ブレイクオフ5
ミコト様のお屋敷に住ませて貰うようになって、そろそろ一ヶ月が見えてくるくらいの時間が経った。その間に嵐でも来たのかというくらい、知っている家とは違って見える。
「う、」
二階に上がって自分の部屋のドアを開け、思わず口を抑えた。今まで嗅いだことのないような嫌な匂いが充満している。うなじと髪の間に隠れたすずめくんを落とさないように気を付けながら散らかった部屋を進んで、窓を全開にする。緩やかに入ってくるのは夏の上がりかけた気温の風なのに、それがとても爽やかで新鮮な空気に感じるほどだった。
「うぇ……、気持ちわる」
ベッドのシーツもクローゼットの洋服もぐっちゃぐちゃに撒き散らかされている。部屋の中に食べ物もないし、溢れて汚れるようなものもない。だから下と比べても散らかっているのはともかく汚さはそれほどでもないようなのに、どこか汚い。私がいない間に巨人がやって来てこの家を持ち上げ、泥水の中に放り込んでシェイクしたと言われても納得しそうな、部屋の中にヘドロが詰まっているようなそんな気がして鳥肌が立った。
「すずめくん、大丈夫?」
新鮮な風の入り込む窓際にそっと小さな鳥を置くと、ちゅん、と鳴いてその場でじっとこちらを見上げていた。私の部屋の窓は家の正面から見て右側の側面に付いていて、下に一階の屋根が少し見え、ブロック塀とお隣さんの敷地も近い。それらを伝って外に出られるのは、これまでに何度かやっていたせいで知っていた。今日は使うことがないといいけど。
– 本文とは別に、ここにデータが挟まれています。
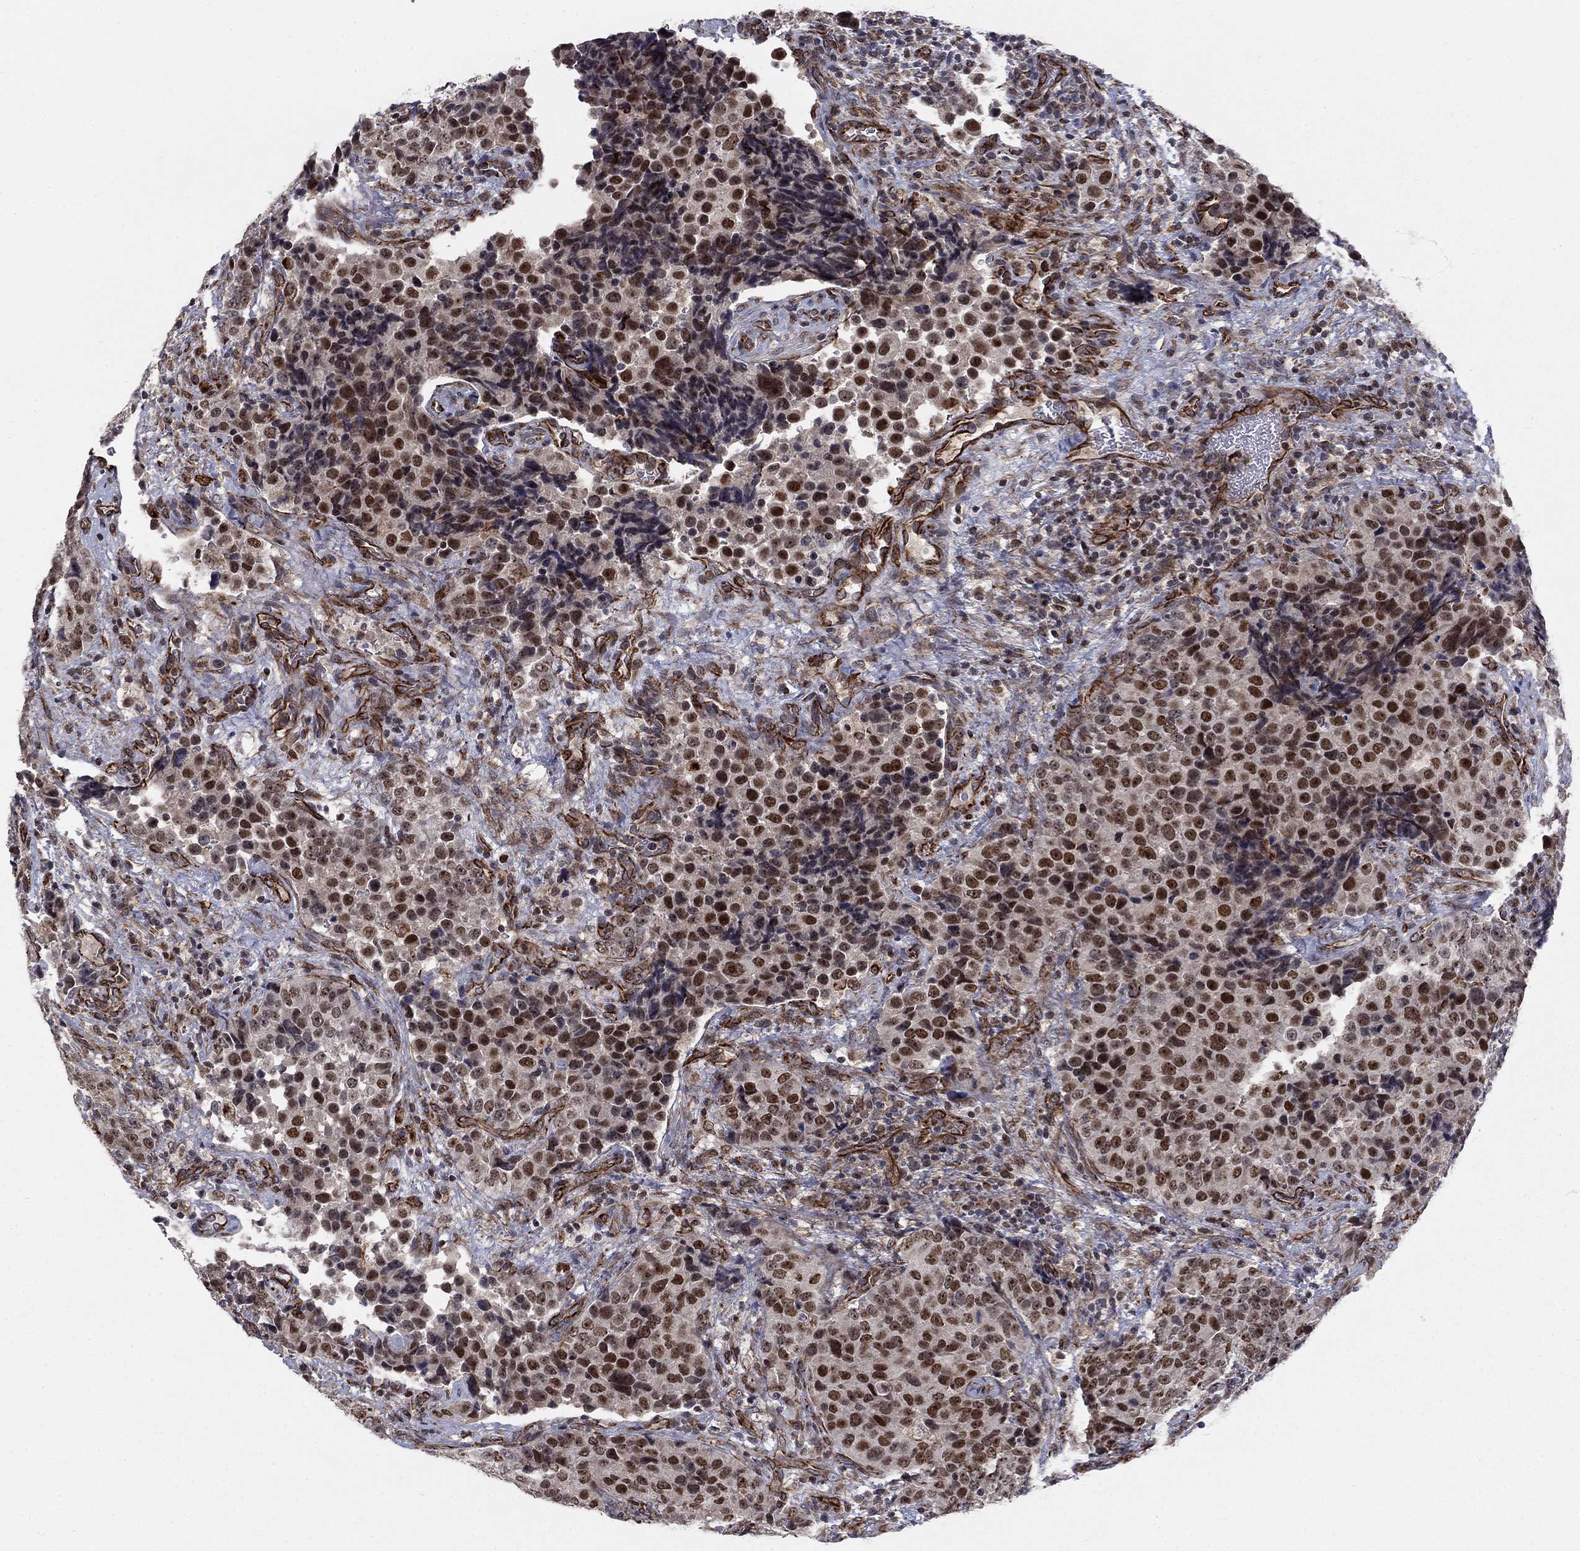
{"staining": {"intensity": "strong", "quantity": "25%-75%", "location": "nuclear"}, "tissue": "urothelial cancer", "cell_type": "Tumor cells", "image_type": "cancer", "snomed": [{"axis": "morphology", "description": "Urothelial carcinoma, NOS"}, {"axis": "topography", "description": "Urinary bladder"}], "caption": "This is a micrograph of IHC staining of transitional cell carcinoma, which shows strong expression in the nuclear of tumor cells.", "gene": "MSRA", "patient": {"sex": "male", "age": 52}}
うずくまるようにサッシに座っているすずめくんが嘴を横にしてちゅんと鳴くと、ふわんと浮き上がった石像が目に入った。狛ちゃんと獅子ちゃんが私達に気付いて塀を伝って来たらしい。2匹ともどうやってるのかぐるぐると喉を唸らせながら窓のすぐ近くをうろついている。
「ちょっと待っててね」
すずめくんが用意してくれた唐草模様の風呂敷ふたつに、必要なものを詰め込んでいく。まず筆記用具はお屋敷にあるので、教科書類とノート。電子辞書に学校関係の書類。重くなったそれを溢れないようにぐるっと巻きつけて、狛ちゃんの背中に乗せて首元で結ぶ。もう一つの風呂敷には冬用のブレザーとスカートに体操服。お父さんとお母さんの位牌は、友達から貰ったフェイスタオルに包んでから入れる。お母さんがくれた冠婚葬祭用のジュエリーケースも入れて獅子ちゃんに担いで貰った。
絶対になくせないものを入れ終わって部屋を見ると、あちこちに目につく物がある。小学生の時から使っていたペン立て。学校で注文したものじゃないのが嫌だと駄々をこねて、お母さんがキラキラするシールで飾ってくれたお裁縫セット。高校入学の時に相談しながら新しく買い替えたシーツとラグ。友達が作ってくれたバースデーボード。
大事で必要なものなんてほとんどないと思っていたけれど、いざここに立って見てみると心の中を全部引っ張られるような未練が残っている。
この全てを、ここに置いていく。今まで生きてきた大きな流れを断ち切るような、そんな恐ろしさと不安が吹き付けてくるように感じた。まだ何か忘れていないか、必要なものがないか探してはいるけれど、実際にはどんなに汚れた状態でもこの部屋を離れがたかった。
何かないかと目線で部屋をかき回していると、すずめくんがヂュヂュヂュヂュ!! と声を出してぶつかるように私の肩に飛んでくる。羽をばたつかせたすずめくんを手で支えると、下の階から物音が聞こえてきた。